-- Quoted passage --
‘It could get ugly’: Atmospheric river expected to bring flooding to California

SFGATE – By Amy Graff – Mar 8, 2023

An atmospheric river is forecast to dump rain over California’s massive snowpack Thursday and Friday, raising concerns that a rush of snowmelt at lower elevations could cause flooding. Roadways in the Sierra Foothills are especially at risk for flooding.

“It could get really ugly,” said David Rowe, a meteorologist with the National Weather Service. “Probably most of the melt will be in the foothills. The snowpack is so deep in the higher elevations, even though we’re expecting a lot of rain, it will probably soak right in at the higher elevations.”

There are all types of atmospheric rivers, and this one is an example of a “Pineapple Express” as it’s pulling moisture from near the Hawaiian Islands.

These storms are known for bringing above-normal temperatures in winter, and Rowe said snow levels will probably get up to 8,000 feet in this event. The heaviest precipitation is expected in Northern California on Thursday and Friday, and the warmest conditions are expected Friday afternoon, when valley locations are likely to break into the 60s, and the foothills could see temperatures in the mid-50s. Truckee and Yosemite are expected to hit a high of 42 degrees Friday.

-- Data entries --
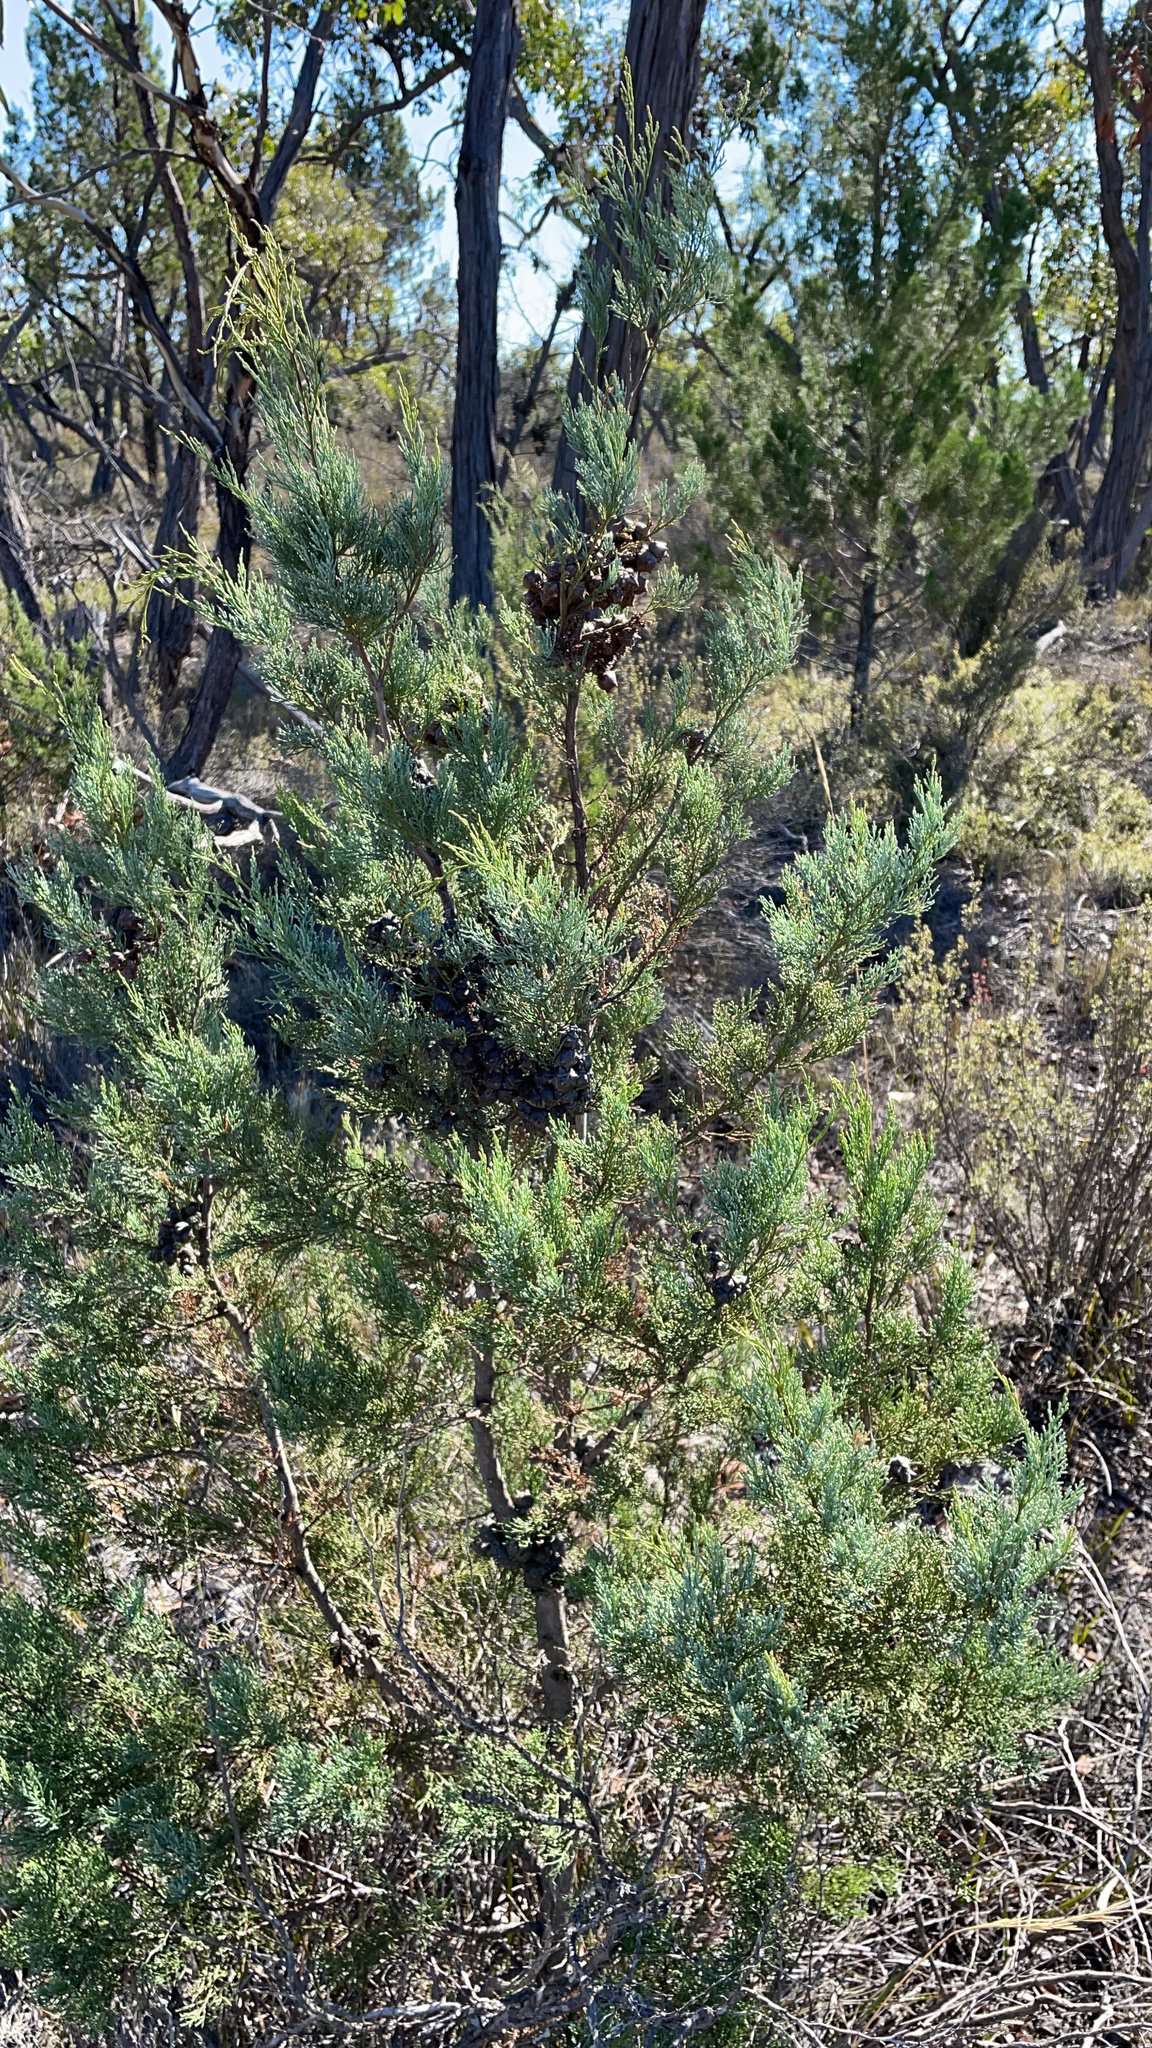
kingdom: Plantae
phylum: Tracheophyta
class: Pinopsida
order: Pinales
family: Cupressaceae
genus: Callitris
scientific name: Callitris rhomboidea
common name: Illawara mountain pine
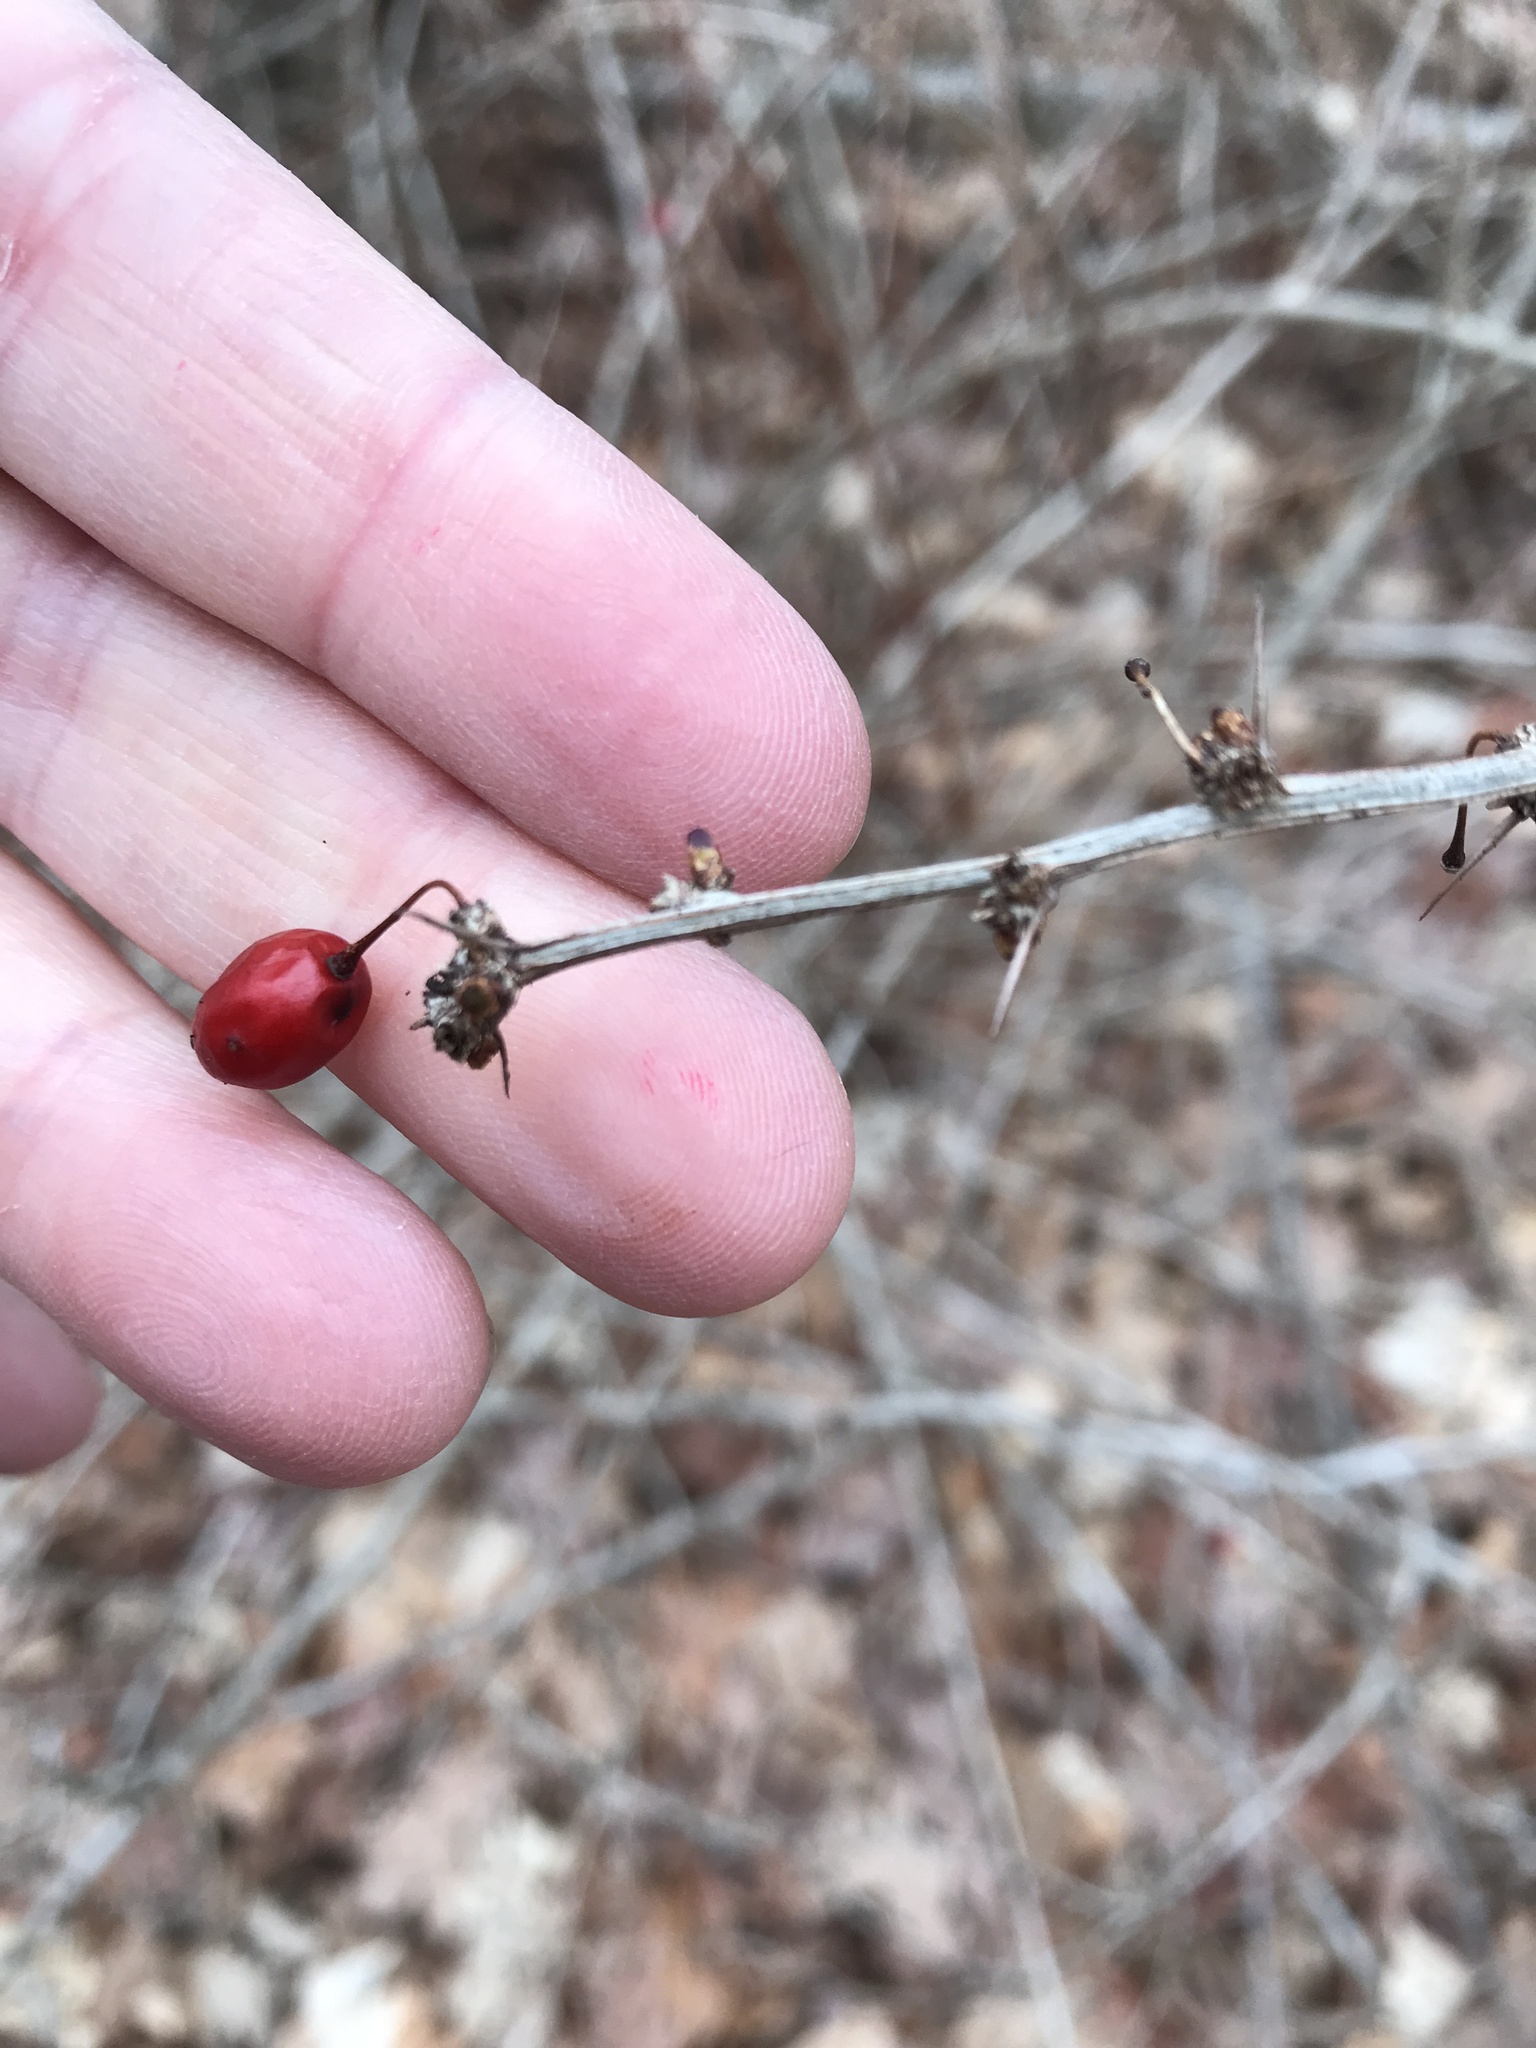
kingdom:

-- Written request 1 --
Based on the atmospheric river article, does each statement agree with the text? Answer yes or no for each, and quote the words from the text that decide it. (a) The heaviest precipitation is expected in Southern California. (b) Rowe said snow levels will probably reach 8,000 feet. (c) Truckee and Yosemite are expected to hit a high of 42 degrees on Friday.
-- Written request 2 --
Update the atmospheric river article from "There are all" to "the Hawaiian Islands.", putting "Hawaii" in place of "Hawaiian Islands".
-- Written request 3 --
Summarize the atmospheric river article in two sentences.

-- Complete output 1 --
(a) No: "The heaviest precipitation is expected in Northern California on Thursday and Friday"
(b) Yes: "Rowe said snow levels will probably get up to 8,000 feet in this event"
(c) Yes: "Truckee and Yosemite are expected to hit a high of 42 degrees Friday."

-- Complete output 2 --
There are all types of atmospheric rivers, and this one is an example of a “Pineapple Express” as it’s pulling moisture from near the Hawaii.

-- Complete output 3 --
An atmospheric river of the "Pineapple Express" type, pulling moisture from near the Hawaiian Islands, is forecast to drop rain on California's massive snowpack on Thursday and Friday, raising concerns that snowmelt at lower elevations could cause flooding, especially on roadways in the Sierra Foothills. National Weather Service meteorologist David Rowe said most of the melt will probably be in the foothills and snow levels will probably reach 8,000 feet, with the heaviest precipitation expected in Northern California and the warmest conditions on Friday afternoon.